Toute avancée n'est que recherche d'un nouvel équilibre, on a tendance à mettre un pied devant l'autre en rétablissant l'équilibre menacé par notre dernier pas : ton seul balancier sera ton intuition et le contrepoids de ta raison, avec, je l’espère, ton humour bien calé au milieu. Tsss Tsss Tsss, métavis, qu'y aurait comme un courant de gausse dans ce fil, un magnétisme qui risque d'attirer bien des incongruences comme l'eût pu dire Carl Friedrich. Il n’y a de sens à comprendre le désarroi dans lequel nous projette une déception, qu’à déceler qu’elle rompt, au sens propre, le fil de notre rapport au monde et nous laisse choir. Je te souhaite donc, avant tout, un pied ferme et réactif…

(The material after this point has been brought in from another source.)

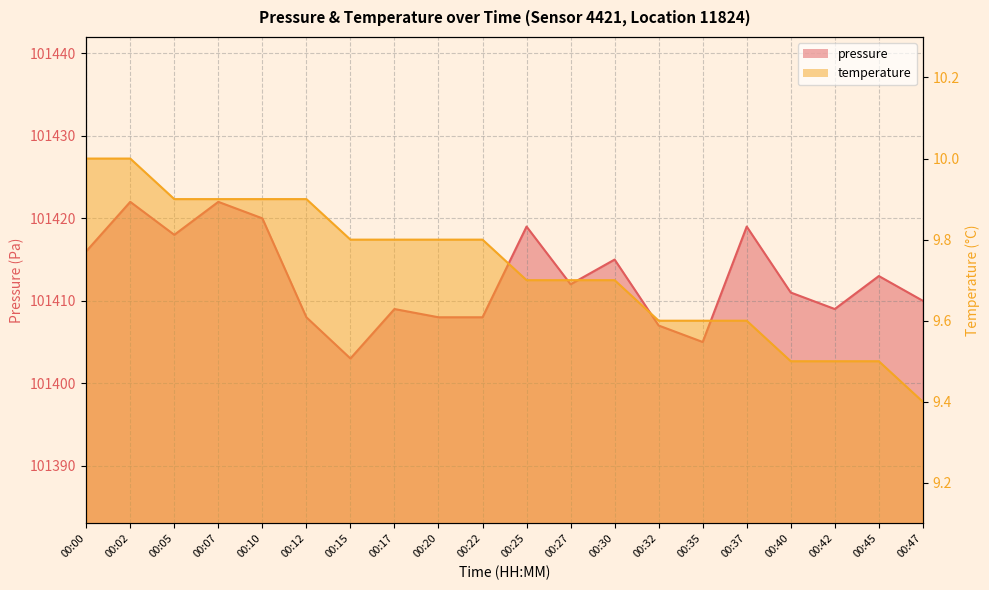

Is it true that temperature equals 13.1 at 00:47?

False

Il dépend de celui qui passe à ma portée que je parle ou me taise, que je sois tombe ou trésor, ceci ne tient qu'à toi ami, n'entre pas ici sans désir. Aller vers un autre, attendre quelqu’un d’autre en pensant que lui, peut-être, répondra aux exigences du désir : c’est ce passage qui assure la capacité de créer, c’est-à-dire de trouver du différent, là où on pensait n’attendre que du semblable
Sous l’accueil peut percer l’écueil. Celui qui ne veut pas me suivre n’aura nulle peine à me laisser choir dans mon lointain intérieur.
D’un autre côté… je ne peux pas dire aux gens : « J’écris. Passez votre chemin. » Les lois de l’hospitalité sont implacables et à la fin, la personne qui préfère écrire est condamnée à donner son manteau au quidam, à le laisser pénétrer de plus en plus profond dans la maison, à donner un baiser à toutes les épidémies. Tousse pour un, grippe pour tous !
Écrire, c'est tout autant s'exiler. En écrivant, vous n'avez plus de toit, plus de cage, juste le ciel comme abri et c'est cette nudité devant les choses que vous aimez. Un écrivain ne peut écrire qu'en se sentant enfant trouvé, bâtard. Devenir le fils de personne, d'aucune patrie, c'est pour moi la seule attitude possible. Je crois que l'on ne subsiste et persévère que si l'on a un désir de résistance à tout très ancré en soi. Une résistance à tout ce qui ne vous paraît pas relever de la beauté et de sa vérité... même illusoire. Un résistant, c’est celui qui dit non quand la plus part autour de lui se taisent.
Je ne serai donc jamais un véritable écrivain, je ne peux être ce que j’admire, de plus, je n’ai pas assez de continuité en moi : j’ai toujours l’impression ridicule que le mot que j’écris est le dernier. Un proverbe allemand souligne : « l’éponge absorbe mais il faut la presser pour qu’elle s’exprime ». Je refuse simplement de faire cause commune : je veux être futile à la France et au monde. (Je veux être futile à la France… ce coquin de François Morel m’a piqué l’expression je ne sais trop par quelle magie ou télépathie au moins trois ans après que je l’ai posée par écrit…).Vous aurez beau chercher, mon ouvrage n’est pas du domaine de l’utile. Vous n’avez donc pas à vous demander à quoi vous servira d’ouvrir ces pages, mais de quoi mon regard et ma main sont susceptibles de vous délivrer… Quelle porte ouvriront-elles en vous ? Quel verrou sautera ? Vous me feriez un bien grand honneur car c’est ce que j’espère chaque fois que je prends un livre en main.